══ EXTRAIT DU DOCUMENT

L’Œuf de l’ange de Mamoru Oshii : l’incubation d’un chef d’œuvre
Quarante ans pile après sa première diffusion au Japon, L’Œuf de l’ange est ressorti au cinéma le 3 décembre, dans une fabuleuse version restaurée, et distribuée en France par Eurozoom. L’occasion d’enfin voir, en 4K et en salles, l’un des films les plus fascinants de l’animation japonaise. Un chef-d’œuvre signé Mamoru Oshii, et à découvrir de toute urgence.

Au commencement était l’OVA

En 1985, quand L’Œuf de l’ange sort au Japon, Mamoru Oshii n’est pas encore le réalisateur de Ghost in the Shell. Quant à Yoshitaka Amano, à qui l’on doit la direction artistique du film, même s’il jouit déjà d’une renommée locale Japon, il n’est pas encore l’illustrateur de Final Fantasy. En Occident, Rambo 2 et Retour vers le futur squattent le box-office. Madonna chante Like a Virgin, et le saxo de Careless Whisper est sur toutes les radios. Au Japon, Dr Slump touche à sa fin, et Dragon Ball commence doucement. Un certain Hayao Miyazaki vient tout juste de sortir Nausicaä de la vallée du vent, qui, après l’échec de son premier film, Le Château de Cagliostro, fait enfin de lui un jeune réalisateur prometteur et à suivre. Bref, 1985, vu depuis 2025, c’est une autre époque, presque un autre monde. Internet n’est encore qu’une vague idée, et, pour ce qui est de l’animation, tout passe encore par les magazines. Ce sont eux qui soufflent le chaud et le froid, à commencer par le mensuel Animage dont l’un des éditeurs, Toshio Suzuki est aussi le producteur derrière Nausicaä. Porté par le succès de ce dernier et bien décidés à profiter du boom des OVA [NDLR : abréviation de « Original video animation », soit des animés produits directement pour la sortie en VHS sans passer par le cinéma] lancé par un certain Mamoru Oshii et le succès de son Dallos en 1983, Animage et Suzuki sont à la recherche « d’auteurs » dans la veine de Miyazaki, capable de porter des films, visions et idées originales.

════
══ LIGNES DE DONNÉES

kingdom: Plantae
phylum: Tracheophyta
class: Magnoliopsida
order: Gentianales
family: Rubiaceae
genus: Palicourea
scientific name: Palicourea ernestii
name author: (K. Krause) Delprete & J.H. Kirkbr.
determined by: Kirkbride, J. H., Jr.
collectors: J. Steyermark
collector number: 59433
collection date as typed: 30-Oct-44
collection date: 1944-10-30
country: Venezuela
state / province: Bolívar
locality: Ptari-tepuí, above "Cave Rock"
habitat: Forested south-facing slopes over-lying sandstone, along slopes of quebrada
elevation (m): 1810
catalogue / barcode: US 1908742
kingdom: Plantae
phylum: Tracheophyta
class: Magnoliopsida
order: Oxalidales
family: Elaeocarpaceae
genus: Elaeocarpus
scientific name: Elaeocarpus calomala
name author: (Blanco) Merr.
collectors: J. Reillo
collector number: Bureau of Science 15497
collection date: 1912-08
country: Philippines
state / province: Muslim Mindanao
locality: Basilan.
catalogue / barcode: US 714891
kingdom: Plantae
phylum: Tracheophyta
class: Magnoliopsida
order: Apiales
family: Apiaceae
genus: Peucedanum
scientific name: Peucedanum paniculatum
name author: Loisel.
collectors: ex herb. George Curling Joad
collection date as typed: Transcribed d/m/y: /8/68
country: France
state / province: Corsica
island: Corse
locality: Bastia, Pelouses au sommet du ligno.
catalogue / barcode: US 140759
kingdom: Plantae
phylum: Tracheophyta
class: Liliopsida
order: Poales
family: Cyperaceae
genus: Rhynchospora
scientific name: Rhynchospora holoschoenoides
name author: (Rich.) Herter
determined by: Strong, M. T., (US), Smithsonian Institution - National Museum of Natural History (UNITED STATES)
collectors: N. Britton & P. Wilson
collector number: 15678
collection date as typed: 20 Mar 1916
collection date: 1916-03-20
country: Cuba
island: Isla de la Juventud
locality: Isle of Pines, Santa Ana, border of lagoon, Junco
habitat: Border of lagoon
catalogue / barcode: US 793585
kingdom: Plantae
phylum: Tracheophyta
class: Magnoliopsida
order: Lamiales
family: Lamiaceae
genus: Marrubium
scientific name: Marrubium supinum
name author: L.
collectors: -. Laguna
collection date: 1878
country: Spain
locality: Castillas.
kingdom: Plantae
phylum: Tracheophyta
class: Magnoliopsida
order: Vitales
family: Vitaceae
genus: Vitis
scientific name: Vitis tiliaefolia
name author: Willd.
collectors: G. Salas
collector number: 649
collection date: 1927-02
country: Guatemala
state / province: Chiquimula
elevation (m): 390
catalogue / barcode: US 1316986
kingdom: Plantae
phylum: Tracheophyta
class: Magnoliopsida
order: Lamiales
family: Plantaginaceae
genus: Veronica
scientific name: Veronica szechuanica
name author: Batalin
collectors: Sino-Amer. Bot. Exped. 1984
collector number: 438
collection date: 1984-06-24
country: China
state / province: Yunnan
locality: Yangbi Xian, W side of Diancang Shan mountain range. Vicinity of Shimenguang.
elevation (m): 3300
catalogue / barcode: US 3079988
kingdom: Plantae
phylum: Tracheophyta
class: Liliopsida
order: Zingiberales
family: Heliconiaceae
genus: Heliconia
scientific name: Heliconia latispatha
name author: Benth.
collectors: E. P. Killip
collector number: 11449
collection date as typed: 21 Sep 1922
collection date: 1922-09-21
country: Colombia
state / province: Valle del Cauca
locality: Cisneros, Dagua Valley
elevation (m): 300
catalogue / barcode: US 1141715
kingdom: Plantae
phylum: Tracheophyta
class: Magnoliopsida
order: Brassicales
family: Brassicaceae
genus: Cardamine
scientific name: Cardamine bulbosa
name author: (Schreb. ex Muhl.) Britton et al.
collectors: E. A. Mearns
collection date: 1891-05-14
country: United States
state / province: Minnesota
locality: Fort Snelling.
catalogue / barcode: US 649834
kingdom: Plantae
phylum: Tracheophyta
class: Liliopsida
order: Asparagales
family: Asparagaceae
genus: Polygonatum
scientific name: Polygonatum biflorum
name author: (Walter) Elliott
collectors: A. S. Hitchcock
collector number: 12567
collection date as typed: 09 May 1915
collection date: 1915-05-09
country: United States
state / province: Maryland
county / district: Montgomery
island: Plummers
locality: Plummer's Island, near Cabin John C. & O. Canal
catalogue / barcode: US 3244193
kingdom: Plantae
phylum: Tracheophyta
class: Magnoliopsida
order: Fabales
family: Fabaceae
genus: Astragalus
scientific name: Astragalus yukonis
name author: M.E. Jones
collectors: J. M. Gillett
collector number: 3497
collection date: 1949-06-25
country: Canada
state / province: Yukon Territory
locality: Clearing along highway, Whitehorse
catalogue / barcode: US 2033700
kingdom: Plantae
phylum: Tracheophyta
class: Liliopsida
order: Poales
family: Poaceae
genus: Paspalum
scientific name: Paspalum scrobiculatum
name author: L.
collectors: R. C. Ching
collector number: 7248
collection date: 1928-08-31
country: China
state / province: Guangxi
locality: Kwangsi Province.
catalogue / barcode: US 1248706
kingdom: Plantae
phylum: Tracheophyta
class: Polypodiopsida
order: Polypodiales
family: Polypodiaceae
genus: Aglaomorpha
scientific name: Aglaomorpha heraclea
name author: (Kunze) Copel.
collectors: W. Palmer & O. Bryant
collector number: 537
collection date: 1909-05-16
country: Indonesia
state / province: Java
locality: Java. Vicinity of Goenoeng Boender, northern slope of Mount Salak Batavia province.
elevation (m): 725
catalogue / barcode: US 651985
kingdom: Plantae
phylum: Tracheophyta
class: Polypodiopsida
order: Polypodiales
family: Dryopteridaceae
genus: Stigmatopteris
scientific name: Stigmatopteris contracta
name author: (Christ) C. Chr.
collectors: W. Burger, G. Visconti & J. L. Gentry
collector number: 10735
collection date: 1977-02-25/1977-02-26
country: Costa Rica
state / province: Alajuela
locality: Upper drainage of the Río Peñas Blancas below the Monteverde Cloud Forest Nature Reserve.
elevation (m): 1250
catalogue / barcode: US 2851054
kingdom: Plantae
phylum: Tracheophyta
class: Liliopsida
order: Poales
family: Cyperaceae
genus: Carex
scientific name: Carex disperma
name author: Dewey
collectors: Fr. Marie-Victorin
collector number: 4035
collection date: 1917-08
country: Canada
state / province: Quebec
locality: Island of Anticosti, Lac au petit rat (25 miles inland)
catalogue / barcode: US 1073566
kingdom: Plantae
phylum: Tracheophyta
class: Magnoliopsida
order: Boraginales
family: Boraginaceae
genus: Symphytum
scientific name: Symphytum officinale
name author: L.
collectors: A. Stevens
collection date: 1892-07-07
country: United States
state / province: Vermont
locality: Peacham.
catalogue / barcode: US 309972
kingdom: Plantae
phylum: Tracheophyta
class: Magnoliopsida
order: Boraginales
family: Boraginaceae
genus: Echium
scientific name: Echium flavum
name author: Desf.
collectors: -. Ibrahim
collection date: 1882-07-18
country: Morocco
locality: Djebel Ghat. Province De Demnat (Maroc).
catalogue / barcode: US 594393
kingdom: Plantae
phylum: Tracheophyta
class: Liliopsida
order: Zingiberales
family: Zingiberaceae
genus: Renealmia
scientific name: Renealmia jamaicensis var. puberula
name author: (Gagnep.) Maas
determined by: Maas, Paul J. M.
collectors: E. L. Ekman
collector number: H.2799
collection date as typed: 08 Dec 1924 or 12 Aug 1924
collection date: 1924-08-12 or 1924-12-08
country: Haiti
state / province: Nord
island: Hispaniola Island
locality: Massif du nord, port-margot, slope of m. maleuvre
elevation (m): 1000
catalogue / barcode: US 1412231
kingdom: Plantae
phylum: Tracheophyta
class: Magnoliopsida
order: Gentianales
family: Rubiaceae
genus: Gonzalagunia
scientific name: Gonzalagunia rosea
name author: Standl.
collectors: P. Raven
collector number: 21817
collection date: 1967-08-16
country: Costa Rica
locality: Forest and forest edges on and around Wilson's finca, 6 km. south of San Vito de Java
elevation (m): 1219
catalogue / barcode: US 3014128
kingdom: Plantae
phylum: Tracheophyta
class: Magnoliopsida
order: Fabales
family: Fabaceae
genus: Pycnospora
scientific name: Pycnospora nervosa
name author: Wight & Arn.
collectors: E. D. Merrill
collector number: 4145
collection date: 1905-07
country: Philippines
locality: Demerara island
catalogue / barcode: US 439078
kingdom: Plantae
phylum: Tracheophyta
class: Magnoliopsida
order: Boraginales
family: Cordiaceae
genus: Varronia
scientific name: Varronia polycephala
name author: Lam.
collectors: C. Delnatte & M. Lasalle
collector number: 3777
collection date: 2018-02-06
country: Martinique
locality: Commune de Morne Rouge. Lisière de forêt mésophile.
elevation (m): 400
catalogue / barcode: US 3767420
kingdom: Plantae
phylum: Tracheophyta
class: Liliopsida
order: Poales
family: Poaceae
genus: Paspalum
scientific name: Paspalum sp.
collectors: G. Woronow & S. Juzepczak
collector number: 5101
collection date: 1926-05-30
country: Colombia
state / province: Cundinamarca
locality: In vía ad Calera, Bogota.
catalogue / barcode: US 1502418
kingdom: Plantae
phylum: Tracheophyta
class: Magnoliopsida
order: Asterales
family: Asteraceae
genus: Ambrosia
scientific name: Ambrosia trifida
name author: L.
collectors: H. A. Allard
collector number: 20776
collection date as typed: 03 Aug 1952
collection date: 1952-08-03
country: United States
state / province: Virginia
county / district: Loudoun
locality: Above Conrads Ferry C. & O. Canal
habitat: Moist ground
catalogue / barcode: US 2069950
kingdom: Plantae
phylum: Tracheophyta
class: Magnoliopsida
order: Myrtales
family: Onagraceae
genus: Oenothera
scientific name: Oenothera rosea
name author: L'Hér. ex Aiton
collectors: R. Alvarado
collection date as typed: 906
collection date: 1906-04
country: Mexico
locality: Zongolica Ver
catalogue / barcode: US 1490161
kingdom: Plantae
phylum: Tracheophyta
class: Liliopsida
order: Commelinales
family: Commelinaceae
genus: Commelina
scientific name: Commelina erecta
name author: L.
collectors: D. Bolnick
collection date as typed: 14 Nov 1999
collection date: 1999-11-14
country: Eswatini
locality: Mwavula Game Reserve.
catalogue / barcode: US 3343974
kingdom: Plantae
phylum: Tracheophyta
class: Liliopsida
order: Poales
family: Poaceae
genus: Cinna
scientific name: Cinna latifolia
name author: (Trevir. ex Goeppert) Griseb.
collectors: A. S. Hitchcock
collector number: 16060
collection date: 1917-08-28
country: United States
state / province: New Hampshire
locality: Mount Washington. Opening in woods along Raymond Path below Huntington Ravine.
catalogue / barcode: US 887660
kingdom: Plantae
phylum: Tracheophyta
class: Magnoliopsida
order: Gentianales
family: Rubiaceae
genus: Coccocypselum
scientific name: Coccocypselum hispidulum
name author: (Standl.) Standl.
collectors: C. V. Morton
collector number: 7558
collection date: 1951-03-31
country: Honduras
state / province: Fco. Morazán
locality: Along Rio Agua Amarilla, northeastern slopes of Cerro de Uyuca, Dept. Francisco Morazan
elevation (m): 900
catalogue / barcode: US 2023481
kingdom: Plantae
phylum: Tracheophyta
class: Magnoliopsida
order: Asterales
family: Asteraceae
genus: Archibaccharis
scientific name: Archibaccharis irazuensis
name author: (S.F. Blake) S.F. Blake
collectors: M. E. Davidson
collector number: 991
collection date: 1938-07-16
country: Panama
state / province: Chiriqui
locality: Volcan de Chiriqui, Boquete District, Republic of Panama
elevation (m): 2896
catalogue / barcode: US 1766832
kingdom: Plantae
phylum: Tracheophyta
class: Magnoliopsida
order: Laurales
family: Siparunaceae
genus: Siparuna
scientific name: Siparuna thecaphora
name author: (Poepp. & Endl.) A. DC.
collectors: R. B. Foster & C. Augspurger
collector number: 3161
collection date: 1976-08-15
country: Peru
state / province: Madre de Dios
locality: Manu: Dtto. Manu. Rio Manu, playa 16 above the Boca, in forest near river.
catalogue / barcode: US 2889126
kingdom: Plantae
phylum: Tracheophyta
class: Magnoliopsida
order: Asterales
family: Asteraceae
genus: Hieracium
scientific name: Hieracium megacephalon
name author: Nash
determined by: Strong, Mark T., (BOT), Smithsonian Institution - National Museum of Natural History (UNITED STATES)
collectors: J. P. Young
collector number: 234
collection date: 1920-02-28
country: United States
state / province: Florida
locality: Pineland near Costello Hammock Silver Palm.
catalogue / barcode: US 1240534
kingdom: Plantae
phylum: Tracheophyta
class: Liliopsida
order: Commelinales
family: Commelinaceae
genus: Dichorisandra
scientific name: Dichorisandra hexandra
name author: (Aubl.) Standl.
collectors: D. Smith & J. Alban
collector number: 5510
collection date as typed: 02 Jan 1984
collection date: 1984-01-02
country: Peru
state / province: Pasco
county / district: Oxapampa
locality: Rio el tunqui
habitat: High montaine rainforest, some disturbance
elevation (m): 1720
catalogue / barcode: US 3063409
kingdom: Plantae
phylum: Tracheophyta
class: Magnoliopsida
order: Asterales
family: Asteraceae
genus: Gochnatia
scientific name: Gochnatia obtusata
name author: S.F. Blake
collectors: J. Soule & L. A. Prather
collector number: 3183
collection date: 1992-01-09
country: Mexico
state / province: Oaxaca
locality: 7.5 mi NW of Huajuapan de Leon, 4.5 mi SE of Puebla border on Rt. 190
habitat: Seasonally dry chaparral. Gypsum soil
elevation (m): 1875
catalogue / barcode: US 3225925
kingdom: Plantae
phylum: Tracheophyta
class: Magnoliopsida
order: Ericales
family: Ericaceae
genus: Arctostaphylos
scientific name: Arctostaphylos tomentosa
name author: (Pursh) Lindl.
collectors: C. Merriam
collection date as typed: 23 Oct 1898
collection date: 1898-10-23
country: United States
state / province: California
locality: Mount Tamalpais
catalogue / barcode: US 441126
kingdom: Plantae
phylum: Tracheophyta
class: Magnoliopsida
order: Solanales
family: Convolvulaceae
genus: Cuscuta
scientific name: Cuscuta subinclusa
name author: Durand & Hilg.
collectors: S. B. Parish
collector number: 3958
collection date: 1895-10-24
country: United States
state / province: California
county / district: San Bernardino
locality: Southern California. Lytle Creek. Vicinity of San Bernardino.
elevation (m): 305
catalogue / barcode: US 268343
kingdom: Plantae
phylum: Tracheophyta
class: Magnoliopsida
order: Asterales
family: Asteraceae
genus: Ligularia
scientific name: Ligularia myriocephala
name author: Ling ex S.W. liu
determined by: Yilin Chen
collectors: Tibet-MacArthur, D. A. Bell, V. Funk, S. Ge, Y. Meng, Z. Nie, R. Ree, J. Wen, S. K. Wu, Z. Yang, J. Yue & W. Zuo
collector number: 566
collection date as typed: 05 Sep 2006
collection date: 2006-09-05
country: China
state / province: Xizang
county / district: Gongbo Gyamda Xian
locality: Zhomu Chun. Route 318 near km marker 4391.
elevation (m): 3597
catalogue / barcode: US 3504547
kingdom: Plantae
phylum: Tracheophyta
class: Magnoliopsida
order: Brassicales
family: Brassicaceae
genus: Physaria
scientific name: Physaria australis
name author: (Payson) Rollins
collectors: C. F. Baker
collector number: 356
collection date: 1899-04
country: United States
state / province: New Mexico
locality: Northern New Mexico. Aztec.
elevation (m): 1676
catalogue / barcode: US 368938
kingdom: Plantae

════

Pourriez-vous recopier mot pour mot le passage de l'article sur L'Œuf de l'ange qui commence par « L’Œuf de l’ange de » et se poursuit jusqu'à « de toute urgence. » ?

# RÉSULTAT DE L'EXERCICE
L’Œuf de l’ange de Mamoru Oshii : l’incubation d’un chef d’œuvre
Quarante ans pile après sa première diffusion au Japon, L’Œuf de l’ange est ressorti au cinéma le 3 décembre, dans une fabuleuse version restaurée, et distribuée en France par Eurozoom. L’occasion d’enfin voir, en 4K et en salles, l’un des films les plus fascinants de l’animation japonaise. Un chef-d’œuvre signé Mamoru Oshii, et à découvrir de toute urgence.